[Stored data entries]

===============

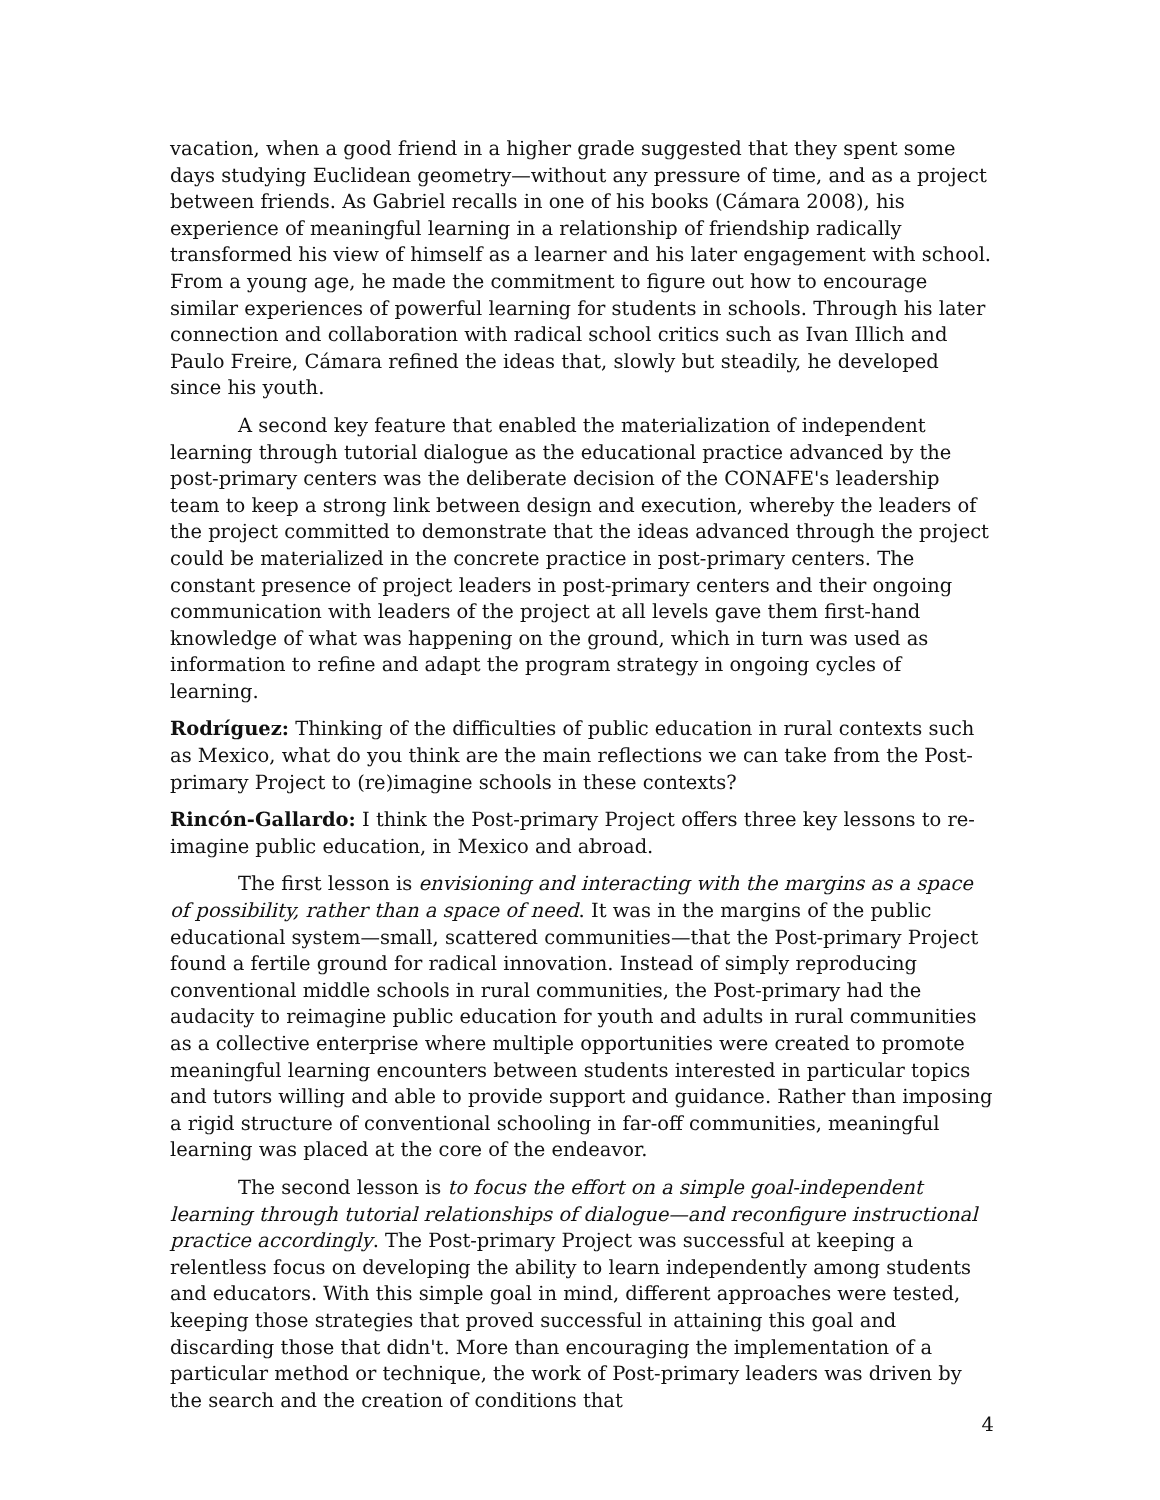vacation, when a good friend in a higher grade suggested that they spent some days studying Euclidean geometry—without any pressure of time, and as a project between friends. As Gabriel recalls in one of his books (Cámara 2008), his experience of meaningful learning in a relationship of friendship radically transformed his view of himself as a learner and his later engagement with school. From a young age, he made the commitment to figure out how to encourage similar experiences of powerful learning for students in schools. Through his later connection and collaboration with radical school critics such as Ivan Illich and Paulo Freire, Cámara refined the ideas that, slowly but steadily, he developed since his youth.
A second key feature that enabled the materialization of independent learning through tutorial dialogue as the educational practice advanced by the post-primary centers was the deliberate decision of the CONAFE's leadership team to keep a strong link between design and execution, whereby the leaders of the project committed to demonstrate that the ideas advanced through the project could be materialized in the concrete practice in post-primary centers. The constant presence of project leaders in post-primary centers and their ongoing communication with leaders of the project at all levels gave them first-hand knowledge of what was happening on the ground, which in turn was used as information to refine and adapt the program strategy in ongoing cycles of learning.
Rodríguez: Thinking of the difficulties of public education in rural contexts such as Mexico, what do you think are the main reflections we can take from the Post-primary Project to (re)imagine schools in these contexts?
Rincón-Gallardo: I think the Post-primary Project offers three key lessons to re-imagine public education, in Mexico and abroad.
The first lesson is envisioning and interacting with the margins as a space of possibility, rather than a space of need. It was in the margins of the public educational system—small, scattered communities—that the Post-primary Project found a fertile ground for radical innovation. Instead of simply reproducing conventional middle schools in rural communities, the Post-primary had the audacity to reimagine public education for youth and adults in rural communities as a collective enterprise where multiple opportunities were created to promote meaningful learning encounters between students interested in particular topics and tutors willing and able to provide support and guidance. Rather than imposing a rigid structure of conventional schooling in far-off communities, meaningful learning was placed at the core of the endeavor.
The second lesson is to focus the effort on a simple goal-independent learning through tutorial relationships of dialogue—and reconfigure instructional practice accordingly. The Post-primary Project was successful at keeping a relentless focus on developing the ability to learn independently among students and educators. With this simple goal in mind, different approaches were tested, keeping those strategies that proved successful in attaining this goal and discarding those that didn't. More than encouraging the implementation of a particular method or technique, the work of Post-primary leaders was driven by the search and the creation of conditions that
4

===============

▶ **Directions**: When a line in the records holds the string "think", copy that line.

▶ **Answer to the problem**:
Rodríguez: Thinking of the difficulties of public education in rural contexts such as Mexico, what do you think are the main reflections we can take from the Post-primary Project to (re)imagine schools in these contexts?
Rincón-Gallardo: I think the Post-primary Project offers three key lessons to re-imagine public education, in Mexico and abroad.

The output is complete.